DOCUMENT EXTRACT:
══════

8 things a room full of strategists taught me about authenticity

Last week, we hosted Funnel Club Melbourne with Tracksuit and asked:
Is strategising authenticity an oxymoron?
Which is a strategist’s way of asking: can you ever plan realness, or is overengineering authenticity the very thing that kills it?
The room was full of brand people, creatives, media thinkers and professional overthinkers, so naturally we didn’t land on one neat answer. But here are eight things I took away:
1. Everyone wants authenticity. Nobody can define it. Everyone can tell when it feels off.
Authenticity is a brief, a vibe, a founder story, a TikTok comment and, often, a polite way of saying: “Please make this less cringe.” That is why it is such a difficult word for brands. We are all fluent in spotting the fake, but much less fluent in naming what makes something feel true.

2. Bieberchella was either an authenticity masterclass or a capitalist clip fest.
Depending on which side of the room you stood on.

══════

WRITTEN TASKS:
1 - Answer these about the article on authenticity, each on its own line:
(a) Which company hosted Funnel Club Melbourne alongside the writer's team?
(b) What question was the room asked?
(c) What two ways was Bieberchella described?
2 - List every kind of person the article on authenticity says filled the room.
3 - Carry on the article on authenticity from its last line.

SOURCE MATERIAL:

══════

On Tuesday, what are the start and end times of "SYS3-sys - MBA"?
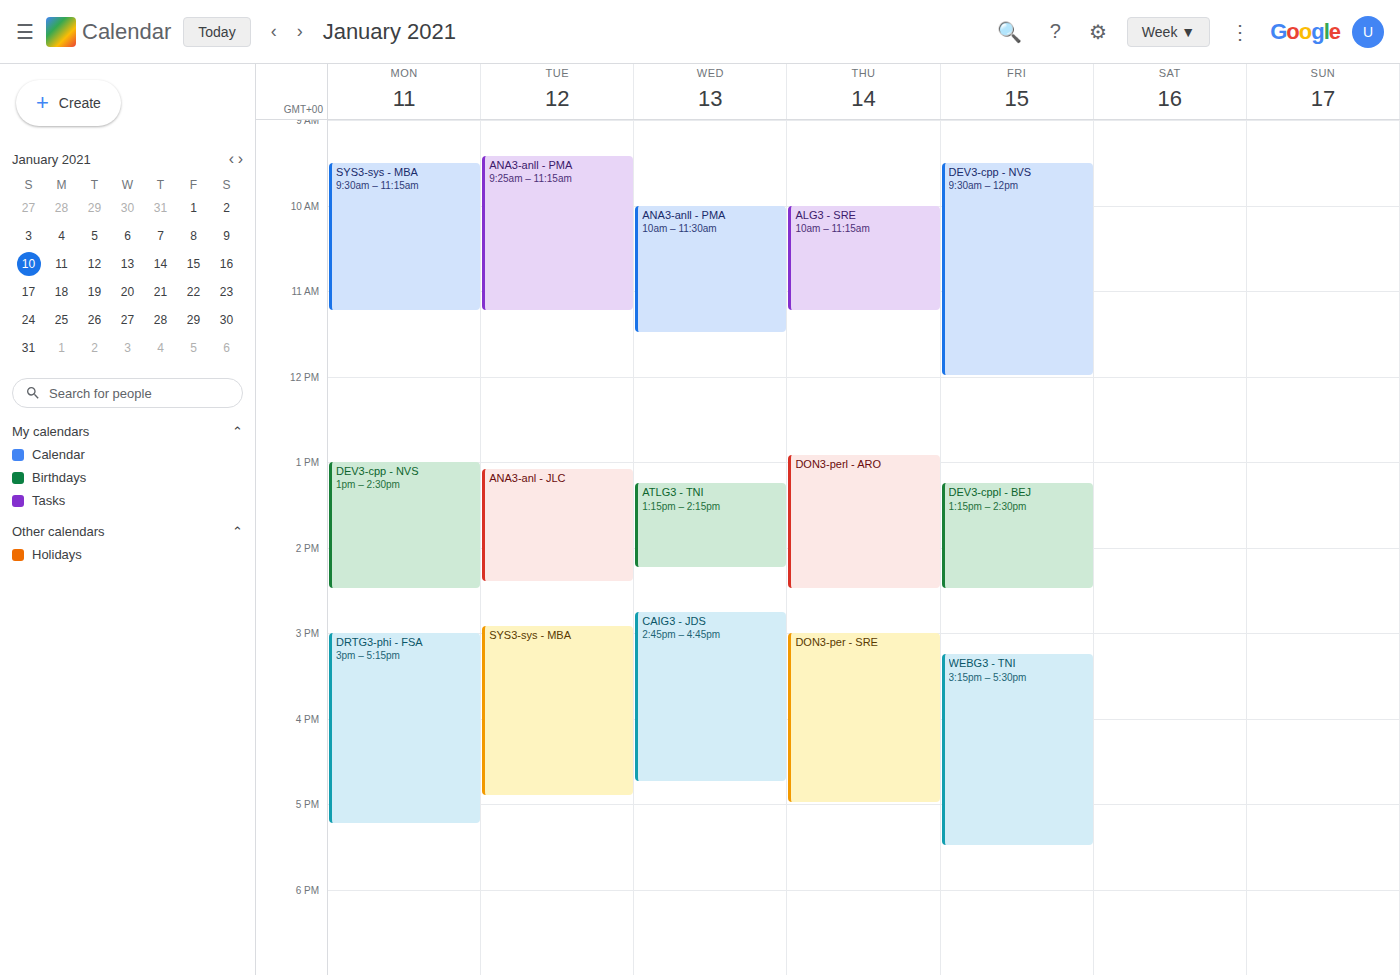
14:55 to 16:55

══════

ANSWERS:
1 -
(a) Tracksuit
(b) Is strategising authenticity an oxymoron?
(c) As either an authenticity masterclass or a capitalist clip fest

2 - Brand people, creatives, media thinkers, professional overthinkers

3 -
This was the moment the room quite literally split in half.
On one side: Justin Bieber’s Coachella set was authentic, powerful and deeply resonant.
A MacBook. A pink hoodie. Old YouTube clips. A duet with his younger self.
For Beliebers, it restaged the conditions under which they first found him: at home, online, on YouTube, probably in their own cosy hoodie.
Most comeback performances say: “look how big I am now.”
Bieberchella said: “remember where we found each other?” :,)
3. But then came the counter-argument: what if the authenticity was the media plan?
The other side had a very different read.
Bieber’s set was perfectly engineered to be clipped: short moments, nostalgic visuals, reaction fodder, fan memory as shareable asset.
Overnight, fans and social accounts flooded feeds. His catalogue surged. His merch moved. And the real winner may have been the platform sitting right there on stage: YouTube.
Was it authentic because it returned to his origin story? Or was it a 4D YouTube ad because that origin story was also the perfect growth hack?
The answer, annoyingly, might be yes.

4. Authenticity can be real and engineered at the same time.
This was the most useful tension of the night.
The fan memory may have been real. The nostalgia may have been real. The goosebumps may have been real. And the distribution mechanics may also have been extremely intentional.
That does not cancel the emotion. It complicates it.
Maybe authenticity is not about whether something was planned, but whether the plan activates something genuinely true.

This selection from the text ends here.